====== PAGE EXCERPT ======

8. A computer program product embodied in a machine-readable
storage medium, the program product comprising programming
instructions for performing the steps of: starting an log file
parser on each server of a set of servers in a distributed
information processing environment; retrieving usage information
from a database file generated by said log file parser; and
generating preselected usage statistical information from said
usage information from said database file.
9. The program product of claim 8 further comprising programming
instructions for performing the steps of: closing a current log
file; reading said log file; and generating said database file in
response to said log file.
10. The program product of claim 9 further comprising programming
instructions for performing the step of starting a next log
file.
11. The program product of claim 9 wherein said steps of closing
said current log file, reading said log file, and generating said
database file are performed by said log file parser.

====== DATA FOR REVIEW ======

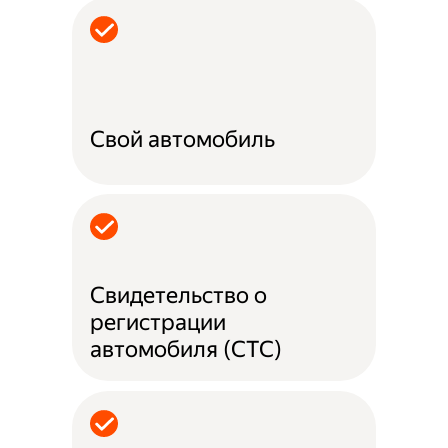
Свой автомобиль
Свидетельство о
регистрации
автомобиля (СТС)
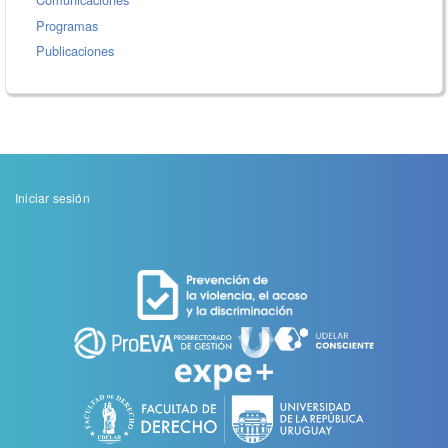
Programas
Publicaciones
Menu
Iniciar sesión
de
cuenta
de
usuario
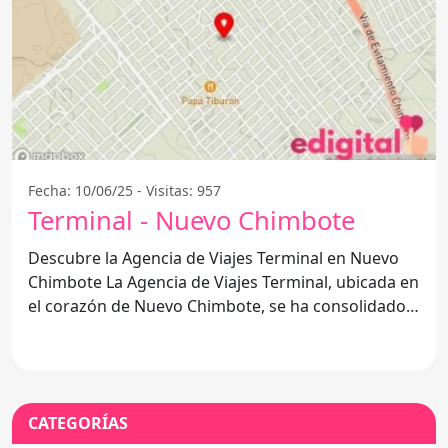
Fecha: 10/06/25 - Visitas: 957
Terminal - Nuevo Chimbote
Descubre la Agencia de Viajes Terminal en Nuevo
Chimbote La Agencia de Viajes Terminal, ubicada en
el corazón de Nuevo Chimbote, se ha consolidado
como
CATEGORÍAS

======
====== DATA FOR REVIEW ======

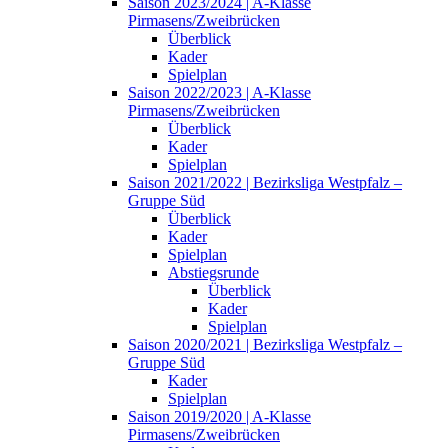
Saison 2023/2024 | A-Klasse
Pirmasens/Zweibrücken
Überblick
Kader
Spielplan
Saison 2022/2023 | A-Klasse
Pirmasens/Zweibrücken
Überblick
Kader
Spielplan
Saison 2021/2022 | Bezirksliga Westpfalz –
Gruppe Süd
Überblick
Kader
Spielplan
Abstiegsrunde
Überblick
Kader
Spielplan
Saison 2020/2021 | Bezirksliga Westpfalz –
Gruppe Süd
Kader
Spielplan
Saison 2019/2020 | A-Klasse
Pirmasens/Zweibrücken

======

(QUESTIONS ON THE MATERIAL):
[1] Reproduce the patent claims from "10. The program" to "log file parser.".
[2] Count the lines of the records that contain the string "Viajes", and reply with only that number.

(SOLUTIONS TO EACH TASK):
[1]
10. The program product of claim 9 further comprising programming
instructions for performing the step of starting a next log
file.
11. The program product of claim 9 wherein said steps of closing
said current log file, reading said log file, and generating said
database file are performed by said log file parser.

[2] 2